Brineworks is a ClimateTech company developing breakthrough Direct Air Capture and hydrogen co-production technologies to unlock affordable e-Fuel production.

The company was founded in 2023 by Gudfinnur Sveinsson, a Columbia University graduate with a background in climate policy and innovation, and Dr Joseph Perryman, an electrochemist who completed his postdoctoral research at Stanford University. By combining expertise in technology and policy, Brineworks looks to build scalable solutions to decarbonise hard-to-abate sectors like aviation and maritime.
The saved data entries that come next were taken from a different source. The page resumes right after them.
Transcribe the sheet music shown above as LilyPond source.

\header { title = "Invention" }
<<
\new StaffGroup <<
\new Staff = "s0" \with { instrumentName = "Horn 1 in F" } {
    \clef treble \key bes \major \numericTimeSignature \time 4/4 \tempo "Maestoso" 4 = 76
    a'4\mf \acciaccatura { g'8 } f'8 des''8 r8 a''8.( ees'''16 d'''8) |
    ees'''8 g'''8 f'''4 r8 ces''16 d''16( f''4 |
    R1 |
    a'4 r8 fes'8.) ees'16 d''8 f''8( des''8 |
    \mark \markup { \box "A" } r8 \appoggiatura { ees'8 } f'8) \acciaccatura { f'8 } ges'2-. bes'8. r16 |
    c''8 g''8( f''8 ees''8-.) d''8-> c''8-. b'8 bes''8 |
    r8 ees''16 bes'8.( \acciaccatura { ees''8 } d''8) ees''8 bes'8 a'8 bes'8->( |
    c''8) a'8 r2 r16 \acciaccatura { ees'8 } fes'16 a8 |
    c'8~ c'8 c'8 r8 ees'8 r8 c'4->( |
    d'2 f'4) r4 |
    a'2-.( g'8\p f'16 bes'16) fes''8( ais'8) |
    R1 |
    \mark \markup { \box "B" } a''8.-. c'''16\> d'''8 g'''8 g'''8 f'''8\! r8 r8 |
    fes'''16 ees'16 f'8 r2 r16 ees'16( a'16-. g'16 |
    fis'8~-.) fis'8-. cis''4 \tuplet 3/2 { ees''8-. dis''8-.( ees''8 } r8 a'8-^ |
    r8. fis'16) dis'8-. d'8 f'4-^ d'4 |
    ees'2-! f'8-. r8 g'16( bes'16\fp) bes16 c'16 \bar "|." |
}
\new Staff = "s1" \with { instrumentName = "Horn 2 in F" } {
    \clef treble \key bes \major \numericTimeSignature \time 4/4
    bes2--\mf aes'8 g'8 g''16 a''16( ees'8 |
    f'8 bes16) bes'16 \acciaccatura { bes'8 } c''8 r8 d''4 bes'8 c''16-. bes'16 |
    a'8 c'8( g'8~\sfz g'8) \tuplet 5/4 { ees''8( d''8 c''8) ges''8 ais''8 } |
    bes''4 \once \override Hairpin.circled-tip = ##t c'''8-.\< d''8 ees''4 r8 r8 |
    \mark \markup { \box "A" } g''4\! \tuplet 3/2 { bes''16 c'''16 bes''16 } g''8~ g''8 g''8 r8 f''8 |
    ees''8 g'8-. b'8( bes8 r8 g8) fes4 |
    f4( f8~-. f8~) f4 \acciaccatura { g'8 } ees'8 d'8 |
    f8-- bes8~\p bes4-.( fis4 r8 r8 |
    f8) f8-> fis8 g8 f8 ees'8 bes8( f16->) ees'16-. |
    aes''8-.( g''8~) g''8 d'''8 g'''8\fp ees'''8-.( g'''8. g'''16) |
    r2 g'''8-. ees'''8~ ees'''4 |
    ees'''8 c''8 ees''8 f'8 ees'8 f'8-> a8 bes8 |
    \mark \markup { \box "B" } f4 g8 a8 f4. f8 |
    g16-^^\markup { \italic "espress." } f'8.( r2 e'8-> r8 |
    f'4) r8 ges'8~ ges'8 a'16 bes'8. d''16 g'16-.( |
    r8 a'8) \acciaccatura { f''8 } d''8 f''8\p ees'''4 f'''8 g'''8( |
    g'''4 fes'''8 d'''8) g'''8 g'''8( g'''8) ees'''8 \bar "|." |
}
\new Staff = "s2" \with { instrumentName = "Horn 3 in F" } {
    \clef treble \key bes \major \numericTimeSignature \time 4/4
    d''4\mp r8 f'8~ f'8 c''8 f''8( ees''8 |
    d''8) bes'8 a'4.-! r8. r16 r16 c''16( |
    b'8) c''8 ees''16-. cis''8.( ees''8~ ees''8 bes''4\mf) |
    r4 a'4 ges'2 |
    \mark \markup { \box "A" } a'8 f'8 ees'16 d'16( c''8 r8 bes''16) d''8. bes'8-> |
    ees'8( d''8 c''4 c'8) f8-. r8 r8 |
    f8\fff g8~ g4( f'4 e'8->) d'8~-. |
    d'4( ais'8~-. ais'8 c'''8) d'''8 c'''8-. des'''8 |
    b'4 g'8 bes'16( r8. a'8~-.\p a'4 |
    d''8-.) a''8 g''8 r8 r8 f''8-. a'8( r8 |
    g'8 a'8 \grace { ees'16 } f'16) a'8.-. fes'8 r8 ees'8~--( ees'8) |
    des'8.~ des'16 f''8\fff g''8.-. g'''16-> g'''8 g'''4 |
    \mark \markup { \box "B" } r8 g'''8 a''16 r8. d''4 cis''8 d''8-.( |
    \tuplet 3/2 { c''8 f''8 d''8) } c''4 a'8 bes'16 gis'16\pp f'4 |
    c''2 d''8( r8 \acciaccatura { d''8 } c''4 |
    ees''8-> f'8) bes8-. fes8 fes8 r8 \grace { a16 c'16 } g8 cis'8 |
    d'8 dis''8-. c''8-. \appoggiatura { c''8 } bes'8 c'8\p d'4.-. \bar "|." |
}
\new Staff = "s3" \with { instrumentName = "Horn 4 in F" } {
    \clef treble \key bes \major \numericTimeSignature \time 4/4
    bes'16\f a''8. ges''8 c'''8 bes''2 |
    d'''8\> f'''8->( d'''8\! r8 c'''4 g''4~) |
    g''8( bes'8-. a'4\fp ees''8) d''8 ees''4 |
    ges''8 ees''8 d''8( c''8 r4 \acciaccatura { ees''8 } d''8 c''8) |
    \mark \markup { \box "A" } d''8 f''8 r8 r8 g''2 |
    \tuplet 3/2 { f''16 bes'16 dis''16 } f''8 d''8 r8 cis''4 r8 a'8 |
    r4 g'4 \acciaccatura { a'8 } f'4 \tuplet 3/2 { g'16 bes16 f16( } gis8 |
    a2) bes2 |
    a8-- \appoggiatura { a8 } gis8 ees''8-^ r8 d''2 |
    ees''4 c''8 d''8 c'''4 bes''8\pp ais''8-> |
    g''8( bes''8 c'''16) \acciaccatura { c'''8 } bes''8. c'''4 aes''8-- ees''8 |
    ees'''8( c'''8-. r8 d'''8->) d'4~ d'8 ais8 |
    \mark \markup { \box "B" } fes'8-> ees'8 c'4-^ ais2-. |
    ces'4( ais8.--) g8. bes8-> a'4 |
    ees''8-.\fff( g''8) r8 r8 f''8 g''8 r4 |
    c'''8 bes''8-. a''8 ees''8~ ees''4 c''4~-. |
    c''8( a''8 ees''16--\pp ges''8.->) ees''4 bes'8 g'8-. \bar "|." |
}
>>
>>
Brineworks’ patented electrolyzer is reportedly the first to run flexibly on renewables – turning on when the sun shines or wind blows, and pausing when it doesn’t – without degrading performance.

We envisioned the electrolyzer of the future – and now it’s here,” said Dr Joseph Perryman, Co-founder and CTO of Brineworks. “With many long nights of work, we’ve proven a clear path to capturing CO₂ directly from air at below $100 per ton. That’s the threshold the world has been waiting for, and now the scale-up begins.

At the heart of Brineworks’ breakthrough is a patented electrolyzer that drives ultra low-cost DAC while co-producing significant amounts of hydrogen. Together, these two outputs provide the critical building blocks for sustainable aviation fuels (SAF) and e-methanol for shipping – industries urgently in need of scalable, carbon-neutral alternatives.

According to data provided by Brinework, aviation alone accounts for 2.5% of global CO₂ emissions – and demand is still rising – while shipping contributes over 3%. Without breakthroughs like Brineworks’, these sectors have no clear path to decarbonisation.

Unlike conventional systems, Brineworks’ electrolyzer is designed for intermittent operation, enabling it to follow renewable power availability without degrading performance. This capability solves a long-standing technical challenge: how to make DAC work reliably with low-cost materials in a renewable-powered grid.

At SeaX, we’re always looking for visionary Founders solving massive problems with science-backed solutions, and Brineworks is exactly that,” said Dr Kid Parchariyanon, Founder and Managing Partner at SeaX Ventures.

He added: “Their team is rethinking how we tackle carbon removal and clean fuel from the ground up, with an approach that’s as ambitious as it is necessary. This investment marks an inflection point for Brineworks, and we believe they have the potential to meaningfully reduce global emissions. Supporting them aligns directly with our goal of helping to cut 1% of the world’s carbon footprint – we’re proud to be part of their journey.

By coupling Brineworks’ DAC system with e-fuel synthesis technologies, any nation can now allegedly produce its own fuels, provided it scales renewable capacity. This opens the door to energy independence, emissions reduction, and localised fuel production – a decentralised model for the global energy transition.

The new funding will be used to scale the system to pilot level, targeting commercial readiness by the end of 2026. If Brineworks hits its targets, the company says airlines could be flying on carbon-neutral fuels before the decade is out.